"La cigarette était ma béquille, la seule chose qui ne m'ait pas abandonnée"LE MONDE | 13.12.2012 à 14h42
Par Pascale Santi
Difficile d'arrêter de fumer, tous les fumeurs en conviennent. Pourtant, plus de la moitié des 15 millions de fumeurs en France le souhaiteraient. Les consultations de tabacologie sont plus nombreuses - près de 700 contre 400 en 2008 -, mais ce n'est pas suffisant. Les listes d'attente sont longues, comme à la consultation de tabacologie de l'hôpital européen Georges-Pompidou, dirigée par le docteur Anne-Laurence Le Faou.
"La
cigarette me servait de béquille, c'était la seule chose qui ne m'avait pas abandonnée", confie Evelyne, 60 ans, qui arrive le sourire aux lèvres car elle a eu "trois jours sans
tabac". Elle a commencé à l'âge de 15 ans et fumait de 25 à 30
cigarettes chaque jour, même des mégots.
Elle prend le médicament Champix et semble bien le supporter. "C'est plus facile, je me sens beaucoup moins dépendante", confie-t-elle. Aujourd'hui, elle en fume 2 à 3 par jour, "celles qui restent quand je ne supporte plus de ne plus fumer !"
Une béquille, une compagne... nombre de personnes précaires n'ont plus que le
tabac. "La
cigarette est pour moi une amie et une ennemie. Il faut retrouver une plus grande joie que celle de fumer", explique Anne, âgée de 59 ans.
Ce sont les chômeurs qui fument le plus, selon les chiffres du baromètre santé de l'Institut national de prévention et d'éducation pour la santé (Inpes) : 50 % des demandeurs d'emploi sont fumeurs quotidiens en 2010, 32,8 % des non-diplômés fument contre 18,5 % des titulaires d'un bac + 5.
"Il y a 5 à 6 fois plus de fumeurs chez les personnes en situation sociale difficile et le taux d'arrêt est deux fois plus faible, constate le docteur Le Faou. Certains préfèrent fumer que manger. Grâce à des aides, nous proposons aux bénéficiaires des minimas sociaux des traitements de
substitution nicotinique." Mais le manque de moyens est patent. Pourtant, le fait de venir en consultation chaque semaine donne une chance sur trois d'arrêter alors que sur la seule volonté, les chances d'arrêt sont d'environ 3 %.
Nadira vient de fêter un an d'arrêt de
tabac à l'aide de patchs et... de volonté. Elle a fumé vingt-cinq ans. Son père, atteint d'un cancer du poumon, vient d'être hospitalisé. Mais cette jeune femme est volontaire.

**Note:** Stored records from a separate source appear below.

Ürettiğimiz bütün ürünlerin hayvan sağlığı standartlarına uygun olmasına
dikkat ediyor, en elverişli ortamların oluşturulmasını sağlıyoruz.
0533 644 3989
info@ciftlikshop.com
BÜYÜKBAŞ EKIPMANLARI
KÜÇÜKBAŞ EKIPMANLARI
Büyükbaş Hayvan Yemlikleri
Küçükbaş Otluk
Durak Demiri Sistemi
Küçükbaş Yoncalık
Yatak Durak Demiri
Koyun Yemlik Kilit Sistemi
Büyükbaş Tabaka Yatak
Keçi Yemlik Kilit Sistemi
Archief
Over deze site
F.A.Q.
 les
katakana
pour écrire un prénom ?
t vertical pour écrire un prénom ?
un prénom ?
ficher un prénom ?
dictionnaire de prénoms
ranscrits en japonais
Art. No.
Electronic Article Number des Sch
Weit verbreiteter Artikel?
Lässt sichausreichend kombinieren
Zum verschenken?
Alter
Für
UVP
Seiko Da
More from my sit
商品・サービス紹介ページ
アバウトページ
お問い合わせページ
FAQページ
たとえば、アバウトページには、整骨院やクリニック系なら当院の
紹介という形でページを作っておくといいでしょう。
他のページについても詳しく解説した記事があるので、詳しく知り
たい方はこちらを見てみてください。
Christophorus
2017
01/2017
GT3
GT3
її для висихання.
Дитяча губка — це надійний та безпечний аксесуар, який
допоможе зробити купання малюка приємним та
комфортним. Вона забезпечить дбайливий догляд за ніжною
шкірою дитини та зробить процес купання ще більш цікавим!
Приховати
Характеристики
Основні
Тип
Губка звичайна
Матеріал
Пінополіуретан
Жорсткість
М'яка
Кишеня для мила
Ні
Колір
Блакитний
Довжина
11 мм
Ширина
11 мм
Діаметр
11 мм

Son seul "souci" : elle a grossi de 6 kg.
Souvent, les personnes qui viennent à cette consultation présentent des pathologies liées au
tabac. Beaucoup sont envoyées par d'autres services hospitaliers. Comme Eric, 54 ans, adressé par un pneumologue. Il lui reste 30 % de capacité respiratoire. Eric a d'abord arrêté le
cannabis, pour des raisons financières et veut maintenant stopper le
tabac. Il a commencé à l'âge de 14 ans - plus on démarre tôt, plus on est dépendant - et a fumé jusqu'à trois paquets par jour. Jusqu'ici, aucune tentative d'arrêt n'a fonctionné. Mais grâce aux patchs, Eric fume 4 à 5
cigarettes : "Le besoin physique n'existe plus, je suis plutôt dans le rituel, la gestion du stress". Ce n'est pas facile.
Le docteur Le Faou refuse de culpabiliser ses patients. De toute façon, les messages de prévention ne fonctionnent pas. Les effets du
tabac sont méconnus et minimisés. D'une voix douce, elle sait être ferme et directive. "Je ne les lâche pas", dit-elle en souriant. En règle générale, elle les voit au moins six fois pour parvenir à un
sevrage, parfois plus. Elle cite l'adage du professeur Gilbert Lagrue, pionnier de la tabacologie : "Il faut faire du sur-mesure, pas du prêt-à -porter."
A l'instar de la Cour des comptes, les tabacologues préconisent la prise en charge du
sevrage tabagique par l'Assurance-maladie. Celui-ci ne coûterait que 600 euros par année de vie gagnée ! Les expériences à l'étranger montrent que cela marche.